I understand there are some technical details to make this work. Completely rewriting a file out may still be needed in some cases; but, all of this should be implemented in a slick module and hidden from the developer. It's just not very pythonic.

Friday, August 05, 2005

Python Rocks

I was thinking of just getting to sleep after my last post, but started fiddling with a little Python module to handle parsing words from a source into a vocabulary. Well, from the time from my last post, minus a quick browsing of Planet Python and email checking, I have a basic module written that will accept text input, trash all special characters (e.g., (){}!?), use the stemmer, and drop the output in a list.

List comprehensions are great.

Stemming, information filtering

I've started work on an information filtering system to assist in returning only relevant documents. I'll be using my own implementation of probabilistic latent semantic analysis (PLSA) at first. A couple ideas of how to extend it have already entered my head, and a buddy of mine has started playing around with a probabilistic model based off least squares.

I'm doing all of this in Python and already found a decent word stemmer algorithm that's been written in Python. Not much to it, but it seems to work well. The next step is building a vocabulary; I've found a few with some Google searches, but I'm going to go ahead and write a Python module to ingest text files, clean out punctuation and digits, stem the remaining words, and write the result to a master vocabulary.

Wednesday, August 03, 2005

For your browsing pleasure

I came across these two posts recently: The Multiple Self and A Spooky Mind Hack.

They're good reading. If you start The Multiple Self and get tired of it before finishing, go read the second post.

Overall, very good stuff, though I do think there are a few inaccuracies in the definition of the "emotional net". The gist of it is right on.

Monday, August 01, 2005

Ahhh, Django...

I've been testing out Django this past week, mostly finished the the first two tutorials. There's a lot to become familiar with, but I'm amazed at how powerful the framework is. Though I haven't done much with Rails other than research it, I'm glad that the community is shaping up to allow for exchange of ideas and friendly competition.

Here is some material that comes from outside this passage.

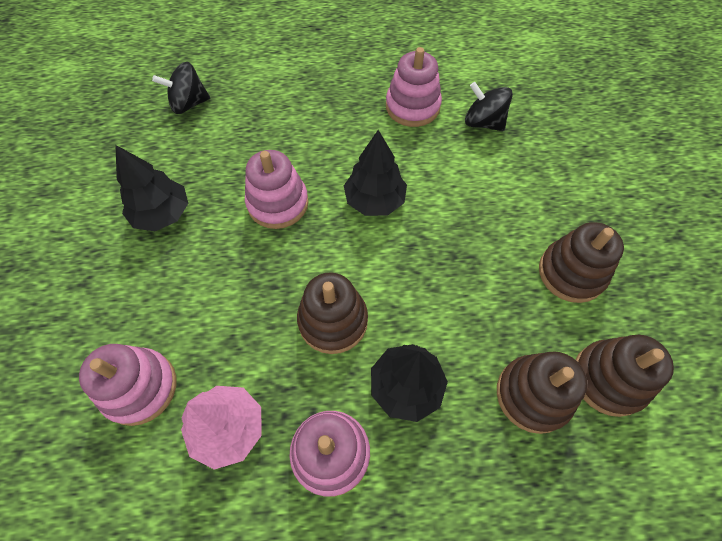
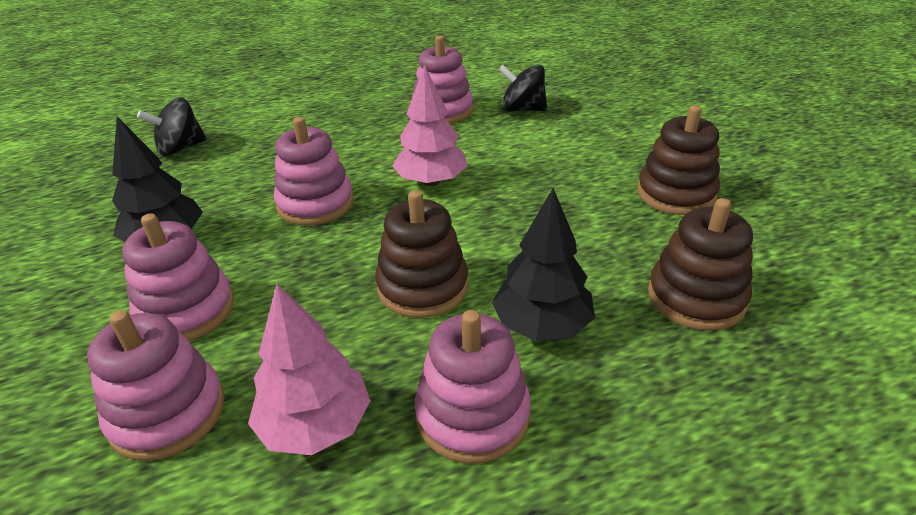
camera: 15 degrees left, 25 degrees down
(165, 295) = (186, 310): none -> pink stacking toy
(375, 200) = (431, 181): black tree -> pink tree
(608, 379) = (769, 266): brown stacking toy -> none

This is also a good thing for Python, as I think there were a decent number of Pythoners wishing to do some web application work in Python but ended up using Java (*shudder*) or Rails. Not to discount the work that many put in on templating engines and basic frameworks for Python, but it's nice to use one framework that's a complete package.

dynamictyping.com is coming along, I've just been sidetracked of late, getting into AI solutions for information retrieval.

Probabilistic latent semantic analysis is the topic of the day.